Read more: Time to get moving on GDPR preparation, lawyers warn
Rights to data?
Data itself is not generally protected by intellectual property rights, neither in the US nor the EU. However, the same doesn’t necessarily apply to the databases in which the data is held.
In Europe, there has since 1996 been a database right under EU law, with three major conditions: the data must be collected and arranged in a systematic way; the holder of the rights must have made a “substantial investment in either the obtaining, verification or presentation of the contents”; and they must have a strong connection with a state in the European Economic Area.
(There is also, potentially, a copyright for databases, but there must be a creative element to them that is unlikely to apply in most industrial IoT scenarios.)
There is currently no straightforward database right in the US, where ownership is generally assumed to be owned by whoever has title to the device that collected the data. However, in both legal landscapes, it’s sometimes unclear who owns the device, or who made that “substantial investment”. Is it the enterprise customer, or the vendor that’s gone and deployed its solution across the customer’s facilities?
Read more: IoT device makers: Tackle security or face legal action
Absence of clarity
In the absence of clarity, control over the data will by default go to whoever controls the data collection system. In many cases, that’s the vendor, even though both vendors and their customers have a lot to gain through the canny exploitation of the data that is generated through their arrangement.
“At the moment, IoT data risks remaining ‘locked’ into suppliers’ technologies which have the sole ability to control it,” says Coraggio. “But there is an increasing awareness of the potentials and value of IoT data by entities using internet of things technologies.”
“Therefore, I expect interesting negotiations between suppliers and customers which will have to decide whether it is more valuable for them to either keep full control of its data, or get a better price because of the supplier’s ability to use that data for future projects or improvements of their products and services,” he says.
Are these negotiations commonplace yet, though? According to Coraggio, they are “starting to arise”, but many companies are not yet fully educated about the value of their data. “Therefore, there are opportunities for suppliers in this sense,” he says.
Coraggio noted that the European Commission is currently contemplating the introduction of new ad hoc database rights, which could help make the question of IoT data ownership somewhat clearer and eliminate what Coraggio calls the risk of a “short blanket” regulatory regime, where some data may not have clear intellectual property protections.
The Commission launched a review of the EU database directive earlier this year, and its consultation closed on Wednesday (30 August). When the directive was last evaluated back in 2005, there was no IoT, and the Commission’s next steps, if any, remain to be seen.
Read more: Healthcare IoT world must prepare for GDPR, lawyers warn
Careful calibration
However, Coraggio warns that any move by the Commission to introduce new rights over IoT data could have negative repercussions if it is not carefully calibrated.
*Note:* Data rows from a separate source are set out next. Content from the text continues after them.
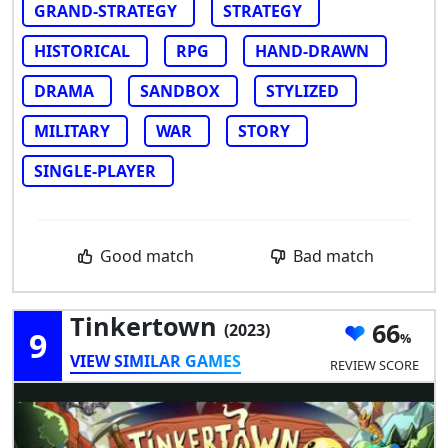
GRAND-STRATEGY
STRATEGY
HISTORICAL
RPG
HAND-DRAWN
DRAMA
SANDBOX
STYLIZED
MILITARY
WAR
STORY
SINGLE-PLAYER
Good match
Bad match
Tinkertown
66
(2023)
9
VIEW SIMILAR GAMES
REVIEW SCORE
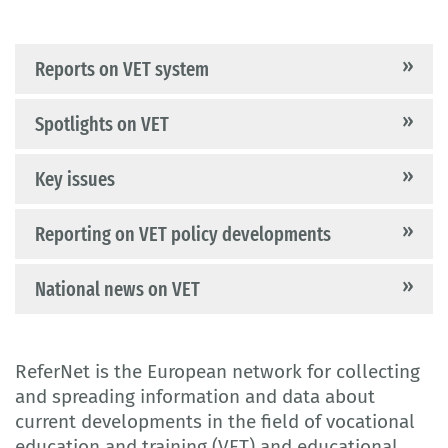
Reports on VET system
Spotlights on VET
Key issues
Reporting on VET policy developments
National news on VET
ReferNet is the European network for collecting
and spreading information and data about
current developments in the field of vocational
education and training (VET) and educational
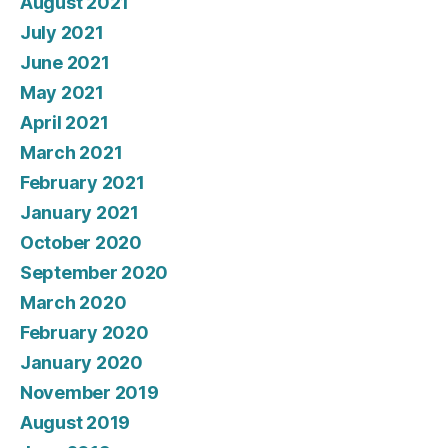
August 2021
July 2021
June 2021
May 2021
April 2021
March 2021
February 2021
January 2021
October 2020
September 2020
March 2020
February 2020
January 2020
November 2019
August 2019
“The challenge is that if new ownership rights are created to control data, this might increase the number of entities whose permission is required to exploit data, representing more a restriction than an incentive to exploit data,” Coraggio says.
“A most prudent approach is to contractually regulate the matter in the relevant contracts, leaving the issue to a commercial negotiation which might become very complex once entities become aware of the value of their data of their suppliers.
“A potential compromise that is also being reviewed by the European Commission is to ban unfair clauses also from B2B contracts, but this might represent a disincentive for non-European companies providing IoT technologies. Therefore, I believe that it is necessary to see the dynamics of the market before taking any regulatory initiative.”
Whatever the future might hold, it’s clear that certainty is best established through the careful drafting of contracts, with both vendors and their customers going into negotiations with a clear idea of the value all that data might hold for them – not just in the present, but down the line, when there is a risk that serious disagreements could arise.